Exercise instructions:
**a)** Answer these questions about the forum thread on neural network gradients, one line each, marked the same way:
(i) What slope in Jeremy's picture does the poster say shows a gradient greater than 1?
(ii) How many models from the fastbook courses did the poster try?
(iii) According to the reply, what does SGD actually rely on?
**b)** Can you rewrite more briefly the paragraph in the forum thread on neural network gradients that begins "In the most first iteration of a NN", keeping its main points?
**c)** Pick up the forum thread on neural network gradients after its final sentence and continue it.

Text:
--- START ---
Why NN gradients are less than 1?

I have a guess, probably incorrect, regarding the behavior of gradients.
In the most first iteration of a NN, we just guessing our weights. Looking at some specific weight it should be pretty far from its final value. I expect the most first gradient of this weight must be pretty big, atleast bigger than 1. For example, like in Jeremy’s picture

grad_illustration

We see here the slope is bigger than 45 degrees -> the gradient is more than 1.

I want to explore it. I took 3 or 4 different models from the fastbook courses and still can’t find gradients (absolute values) more than 1.
For example

def abs_10_power(x): 
    return (x.abs() + (1e-30)).log10().flatten().numpy().astype(int)

class GradCallback(HookCallback):
  def __init__(self): super().__init__(is_forward=False)
  def before_fit(self): 
    super().before_fit()
    self.out_grads = L()

  def hook(self, m, i, o):
    self.out_grads.append(abs_10_power(o[0]))

path = untar_data(URLs.MNIST_SAMPLE)
Path.BASE_PATH = path
dls = ImageDataLoaders.from_folder(path)
learn = cnn_learner(dls, resnet18, pretrained=False,
                    loss_func=F.cross_entropy, metrics=accuracy)

gcb = GradCallback()
learn.fit_one_cycle(1, 0.1, cbs=gcb)

pd.Series(gcb.out_grads, name='batch_grads')\
  .apply(np.max).to_frame('log10_max_grad')\
  .reset_index().rename(columns={'index': 'iteration'})\
  .plot.scatter('iteration', 'log10_max_grad');

index

Hi Sergey,

The parabola is just a particular example to illustrate SGD. When you go further from the minimum, the slope increases for a parabola, but that may not the case in general for the loss vs. weights function. I am really not sure - it would depend whether the loss function’s slope is bounded. It’s likely that for any we commonly use that the slope increases indefinitely when you get far from the minimum. What we actually rely on in SGD, though, is that the gradient gets smaller as we approach a local minimum. That does not mean that the opposite must necessarily be true.
--- END ---
Entries supplied:
--- START ---
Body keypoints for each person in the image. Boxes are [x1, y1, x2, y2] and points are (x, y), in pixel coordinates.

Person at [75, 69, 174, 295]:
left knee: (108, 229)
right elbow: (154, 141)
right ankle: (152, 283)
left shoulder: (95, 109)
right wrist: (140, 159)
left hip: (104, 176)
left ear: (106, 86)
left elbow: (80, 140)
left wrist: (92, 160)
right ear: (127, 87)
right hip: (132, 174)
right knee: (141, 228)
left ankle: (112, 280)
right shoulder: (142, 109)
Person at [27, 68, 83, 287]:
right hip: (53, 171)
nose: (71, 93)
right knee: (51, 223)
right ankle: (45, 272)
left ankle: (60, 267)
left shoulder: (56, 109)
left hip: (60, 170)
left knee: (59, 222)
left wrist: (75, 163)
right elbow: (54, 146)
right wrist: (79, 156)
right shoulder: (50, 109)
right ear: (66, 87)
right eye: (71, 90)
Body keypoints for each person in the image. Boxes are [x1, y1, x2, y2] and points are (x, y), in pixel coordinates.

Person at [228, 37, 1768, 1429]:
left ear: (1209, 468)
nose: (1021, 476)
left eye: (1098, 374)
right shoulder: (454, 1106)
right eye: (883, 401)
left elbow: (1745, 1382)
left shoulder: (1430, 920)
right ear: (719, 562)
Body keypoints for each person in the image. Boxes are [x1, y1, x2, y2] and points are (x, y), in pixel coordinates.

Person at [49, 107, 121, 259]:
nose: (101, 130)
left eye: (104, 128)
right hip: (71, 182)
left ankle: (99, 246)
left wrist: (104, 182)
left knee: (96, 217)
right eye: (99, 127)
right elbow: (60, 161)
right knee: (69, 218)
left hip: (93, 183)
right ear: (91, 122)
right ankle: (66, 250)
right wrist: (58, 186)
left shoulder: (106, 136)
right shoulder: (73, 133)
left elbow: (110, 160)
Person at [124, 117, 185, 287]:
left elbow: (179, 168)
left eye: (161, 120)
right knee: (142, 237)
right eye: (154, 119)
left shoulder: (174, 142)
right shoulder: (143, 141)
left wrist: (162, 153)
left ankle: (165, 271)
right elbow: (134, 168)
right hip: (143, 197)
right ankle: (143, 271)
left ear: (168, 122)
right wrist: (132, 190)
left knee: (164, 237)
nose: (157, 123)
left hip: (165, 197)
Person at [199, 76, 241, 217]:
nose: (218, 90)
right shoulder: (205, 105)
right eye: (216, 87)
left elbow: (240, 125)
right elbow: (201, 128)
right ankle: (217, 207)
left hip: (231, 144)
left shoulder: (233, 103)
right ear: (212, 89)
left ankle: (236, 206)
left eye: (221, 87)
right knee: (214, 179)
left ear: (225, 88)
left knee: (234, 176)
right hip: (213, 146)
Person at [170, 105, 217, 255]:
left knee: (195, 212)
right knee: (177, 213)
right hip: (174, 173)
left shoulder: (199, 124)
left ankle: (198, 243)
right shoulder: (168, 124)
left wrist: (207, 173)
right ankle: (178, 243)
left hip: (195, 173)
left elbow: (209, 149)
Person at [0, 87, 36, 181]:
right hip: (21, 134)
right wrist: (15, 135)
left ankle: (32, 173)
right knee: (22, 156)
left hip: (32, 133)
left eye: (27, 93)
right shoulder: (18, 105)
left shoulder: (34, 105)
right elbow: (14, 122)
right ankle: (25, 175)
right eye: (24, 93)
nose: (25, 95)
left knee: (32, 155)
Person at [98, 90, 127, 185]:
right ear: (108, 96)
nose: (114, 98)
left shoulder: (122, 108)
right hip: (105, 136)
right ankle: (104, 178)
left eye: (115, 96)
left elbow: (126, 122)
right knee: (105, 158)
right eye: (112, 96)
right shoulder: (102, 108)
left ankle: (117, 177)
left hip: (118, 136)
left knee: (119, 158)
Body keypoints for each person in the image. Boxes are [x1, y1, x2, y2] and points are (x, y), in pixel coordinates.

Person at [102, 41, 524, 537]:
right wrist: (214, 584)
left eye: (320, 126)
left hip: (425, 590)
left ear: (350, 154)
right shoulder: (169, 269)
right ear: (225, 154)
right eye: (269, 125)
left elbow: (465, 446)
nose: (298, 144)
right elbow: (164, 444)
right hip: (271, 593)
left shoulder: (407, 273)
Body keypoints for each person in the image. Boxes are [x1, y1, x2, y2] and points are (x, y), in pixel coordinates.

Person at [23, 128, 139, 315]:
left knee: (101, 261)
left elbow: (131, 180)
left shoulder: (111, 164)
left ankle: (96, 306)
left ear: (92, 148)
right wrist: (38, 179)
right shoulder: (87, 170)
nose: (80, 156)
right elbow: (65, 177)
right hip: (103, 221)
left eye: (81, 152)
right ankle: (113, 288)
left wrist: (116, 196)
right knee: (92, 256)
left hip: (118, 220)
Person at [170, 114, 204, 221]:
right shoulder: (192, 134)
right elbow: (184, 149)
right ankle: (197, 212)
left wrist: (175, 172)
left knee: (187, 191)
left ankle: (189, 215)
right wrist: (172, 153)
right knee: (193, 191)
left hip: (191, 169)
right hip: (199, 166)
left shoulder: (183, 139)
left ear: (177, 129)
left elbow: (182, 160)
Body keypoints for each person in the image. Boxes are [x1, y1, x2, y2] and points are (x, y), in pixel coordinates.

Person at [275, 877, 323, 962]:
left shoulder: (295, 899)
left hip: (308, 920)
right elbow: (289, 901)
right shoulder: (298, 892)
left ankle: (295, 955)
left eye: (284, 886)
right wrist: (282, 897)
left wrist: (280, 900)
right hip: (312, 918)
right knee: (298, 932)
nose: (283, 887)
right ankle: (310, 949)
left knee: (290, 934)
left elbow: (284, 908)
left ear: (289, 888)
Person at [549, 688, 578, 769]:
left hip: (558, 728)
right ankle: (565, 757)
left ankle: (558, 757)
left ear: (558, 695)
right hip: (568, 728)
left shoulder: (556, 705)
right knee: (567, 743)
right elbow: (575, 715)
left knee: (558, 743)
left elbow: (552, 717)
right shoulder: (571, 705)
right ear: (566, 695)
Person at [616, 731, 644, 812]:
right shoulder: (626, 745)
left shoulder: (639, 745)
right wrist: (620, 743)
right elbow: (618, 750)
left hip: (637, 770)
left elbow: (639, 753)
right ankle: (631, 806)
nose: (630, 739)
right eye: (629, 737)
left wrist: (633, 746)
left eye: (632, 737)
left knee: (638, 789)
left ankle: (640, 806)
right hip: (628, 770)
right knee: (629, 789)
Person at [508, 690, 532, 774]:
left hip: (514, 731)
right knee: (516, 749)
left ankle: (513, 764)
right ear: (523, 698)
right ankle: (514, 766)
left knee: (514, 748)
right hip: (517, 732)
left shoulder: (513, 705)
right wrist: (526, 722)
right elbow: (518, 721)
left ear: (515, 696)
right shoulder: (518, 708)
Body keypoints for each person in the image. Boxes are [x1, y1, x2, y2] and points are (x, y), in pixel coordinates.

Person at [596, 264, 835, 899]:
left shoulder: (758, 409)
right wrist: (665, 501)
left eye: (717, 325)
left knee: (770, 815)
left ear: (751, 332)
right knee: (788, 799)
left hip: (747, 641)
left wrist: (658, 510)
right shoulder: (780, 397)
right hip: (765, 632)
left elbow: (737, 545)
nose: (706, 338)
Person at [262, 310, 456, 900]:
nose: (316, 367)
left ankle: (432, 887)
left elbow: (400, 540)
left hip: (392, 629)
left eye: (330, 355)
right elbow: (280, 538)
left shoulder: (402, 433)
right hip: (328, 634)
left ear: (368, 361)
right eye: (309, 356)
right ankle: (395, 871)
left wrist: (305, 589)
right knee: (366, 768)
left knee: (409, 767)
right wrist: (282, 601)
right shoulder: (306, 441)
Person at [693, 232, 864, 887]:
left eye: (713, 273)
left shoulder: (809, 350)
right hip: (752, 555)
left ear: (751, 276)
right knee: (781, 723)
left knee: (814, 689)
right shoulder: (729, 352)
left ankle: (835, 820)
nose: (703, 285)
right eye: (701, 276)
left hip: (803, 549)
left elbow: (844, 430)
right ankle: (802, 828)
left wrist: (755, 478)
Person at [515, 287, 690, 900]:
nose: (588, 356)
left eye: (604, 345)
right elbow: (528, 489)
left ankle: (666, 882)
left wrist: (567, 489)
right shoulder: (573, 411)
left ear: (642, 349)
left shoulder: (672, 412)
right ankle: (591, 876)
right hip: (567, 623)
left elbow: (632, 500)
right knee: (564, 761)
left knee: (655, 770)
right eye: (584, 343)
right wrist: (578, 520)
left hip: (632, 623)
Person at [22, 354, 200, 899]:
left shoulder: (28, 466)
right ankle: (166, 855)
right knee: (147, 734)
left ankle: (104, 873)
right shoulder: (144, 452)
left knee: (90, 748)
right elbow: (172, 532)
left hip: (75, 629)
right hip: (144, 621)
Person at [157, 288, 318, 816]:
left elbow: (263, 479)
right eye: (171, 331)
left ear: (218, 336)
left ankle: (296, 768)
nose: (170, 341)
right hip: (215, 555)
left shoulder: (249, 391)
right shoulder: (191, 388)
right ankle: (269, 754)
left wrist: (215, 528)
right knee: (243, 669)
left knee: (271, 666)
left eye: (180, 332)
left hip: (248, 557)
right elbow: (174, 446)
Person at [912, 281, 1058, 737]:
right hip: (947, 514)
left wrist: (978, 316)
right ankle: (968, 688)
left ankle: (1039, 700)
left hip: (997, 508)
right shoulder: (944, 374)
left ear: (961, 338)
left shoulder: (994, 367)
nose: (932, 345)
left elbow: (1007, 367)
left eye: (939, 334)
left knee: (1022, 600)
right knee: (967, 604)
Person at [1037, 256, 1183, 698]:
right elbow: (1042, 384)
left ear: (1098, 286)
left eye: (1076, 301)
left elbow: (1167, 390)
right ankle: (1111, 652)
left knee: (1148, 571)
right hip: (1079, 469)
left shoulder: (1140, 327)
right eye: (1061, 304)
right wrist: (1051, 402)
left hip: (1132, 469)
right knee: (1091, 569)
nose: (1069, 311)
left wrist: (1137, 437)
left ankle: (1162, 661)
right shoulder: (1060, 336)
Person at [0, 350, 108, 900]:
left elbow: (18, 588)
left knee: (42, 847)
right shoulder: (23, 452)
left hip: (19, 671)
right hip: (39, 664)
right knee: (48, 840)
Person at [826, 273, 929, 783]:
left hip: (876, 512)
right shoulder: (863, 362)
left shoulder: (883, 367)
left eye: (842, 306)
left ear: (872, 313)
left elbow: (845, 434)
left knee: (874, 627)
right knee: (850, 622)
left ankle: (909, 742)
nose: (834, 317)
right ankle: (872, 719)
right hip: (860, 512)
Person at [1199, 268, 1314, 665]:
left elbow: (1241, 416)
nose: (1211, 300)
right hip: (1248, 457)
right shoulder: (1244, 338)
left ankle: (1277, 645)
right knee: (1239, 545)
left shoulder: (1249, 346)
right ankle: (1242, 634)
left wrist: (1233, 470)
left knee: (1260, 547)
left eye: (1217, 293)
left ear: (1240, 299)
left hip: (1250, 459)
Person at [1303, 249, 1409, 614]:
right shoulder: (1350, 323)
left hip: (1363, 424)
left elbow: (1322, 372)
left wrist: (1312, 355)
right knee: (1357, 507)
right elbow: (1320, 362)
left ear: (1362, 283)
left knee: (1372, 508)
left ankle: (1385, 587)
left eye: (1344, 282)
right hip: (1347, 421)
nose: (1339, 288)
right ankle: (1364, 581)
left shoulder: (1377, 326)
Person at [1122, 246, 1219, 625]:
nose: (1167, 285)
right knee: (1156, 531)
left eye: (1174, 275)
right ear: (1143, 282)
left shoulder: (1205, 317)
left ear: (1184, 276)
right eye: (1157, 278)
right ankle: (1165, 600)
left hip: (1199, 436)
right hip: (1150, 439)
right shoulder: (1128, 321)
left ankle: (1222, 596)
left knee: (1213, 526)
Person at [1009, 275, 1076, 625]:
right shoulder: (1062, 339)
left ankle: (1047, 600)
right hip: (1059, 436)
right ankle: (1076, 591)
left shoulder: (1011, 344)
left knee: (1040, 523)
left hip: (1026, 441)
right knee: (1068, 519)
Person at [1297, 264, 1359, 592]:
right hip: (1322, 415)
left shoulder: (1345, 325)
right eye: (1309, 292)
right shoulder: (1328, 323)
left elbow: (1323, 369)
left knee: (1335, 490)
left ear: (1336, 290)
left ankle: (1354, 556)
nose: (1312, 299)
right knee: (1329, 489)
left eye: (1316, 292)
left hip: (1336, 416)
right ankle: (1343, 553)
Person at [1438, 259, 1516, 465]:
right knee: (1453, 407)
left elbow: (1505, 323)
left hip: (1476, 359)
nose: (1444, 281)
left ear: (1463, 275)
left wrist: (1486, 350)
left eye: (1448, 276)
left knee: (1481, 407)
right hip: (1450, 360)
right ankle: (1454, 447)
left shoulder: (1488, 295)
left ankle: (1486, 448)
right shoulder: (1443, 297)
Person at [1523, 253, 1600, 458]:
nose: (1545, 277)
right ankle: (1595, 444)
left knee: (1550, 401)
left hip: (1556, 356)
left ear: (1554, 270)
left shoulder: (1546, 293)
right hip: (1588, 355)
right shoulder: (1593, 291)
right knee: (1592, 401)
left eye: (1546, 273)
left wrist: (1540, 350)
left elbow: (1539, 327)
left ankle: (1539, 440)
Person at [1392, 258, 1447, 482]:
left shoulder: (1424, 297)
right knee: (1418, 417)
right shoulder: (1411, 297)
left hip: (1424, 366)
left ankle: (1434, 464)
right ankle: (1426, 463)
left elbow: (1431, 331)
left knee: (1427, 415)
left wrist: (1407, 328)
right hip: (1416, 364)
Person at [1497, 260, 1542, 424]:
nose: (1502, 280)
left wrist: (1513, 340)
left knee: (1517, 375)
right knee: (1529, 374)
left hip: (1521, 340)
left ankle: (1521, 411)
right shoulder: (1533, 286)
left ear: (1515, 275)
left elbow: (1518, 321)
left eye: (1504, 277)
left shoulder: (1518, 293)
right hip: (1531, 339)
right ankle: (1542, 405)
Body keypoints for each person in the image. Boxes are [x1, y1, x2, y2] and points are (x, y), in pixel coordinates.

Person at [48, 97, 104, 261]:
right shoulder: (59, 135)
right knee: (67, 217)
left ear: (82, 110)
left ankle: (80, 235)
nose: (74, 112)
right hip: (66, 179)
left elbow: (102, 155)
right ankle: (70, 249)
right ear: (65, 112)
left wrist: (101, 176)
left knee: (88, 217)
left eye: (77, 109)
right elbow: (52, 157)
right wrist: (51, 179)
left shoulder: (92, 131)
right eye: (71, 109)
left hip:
--- END ---
Answers per task:
**a)**
(i) A slope bigger than 45 degrees.
(ii) 3 or 4.
(iii) That the gradient gets smaller as we approach a local minimum.

**b)** In a network's first iteration the weights are only guesses, so a given weight should start far from its final value. The poster therefore expects that weight's first gradient to be large, at least greater than 1, as in Jeremy's picture.

**c)**
I am delighted that you investigated your question with an actual experiment. A couple of comments:

  • There is no reason to test against the number one. The scale of the gradient gets determined by the architecture and the loss function. (For example, when you put a factor in front of the loss function, it scales the gradient.) That’s why different models need different learning rates.

  • So you would really want to test whether the gradient gets arbitrarily big as you move farther away. If you look at the gradients along a training path that already starts from a reasonable weight initialization, I doubt you will see any large values.

  • A possibly more general way to measure the gradient is to take its norm (length) rather than the maximum abs() component.

  • To observe some huge gradient values, try setting the learning rate too high. To be more intentional, you might create a loss function that rewards large losses, and train!

I hope these angles help. I am interested, theoretically, in knowing whether gradients get arbitrarily large toward the edges of weight space, so please post what you discover. :slightly_smiling_face:

I agree about the parabola.
In my assumptions about gradients and the underlying parameter-loss surface, I take the next picture in my mind from lesson 14 of the fastbook course


So here the only option to get max-gradients less than 1 in the whole process of learning, for all iterations, is to get into some of the local minimums. I don’t think this is a likely case.
Regarding your notes:

  1. I don’t test against the most first gradient. I look at all gradients aggregated with max or mean by a module on every iteration.
  2. I’ll check it
  3. I understand your point. My idea is to try to find “any” partial gradient more than 1.
  4. Thanks for the idea, I checked it in the colab.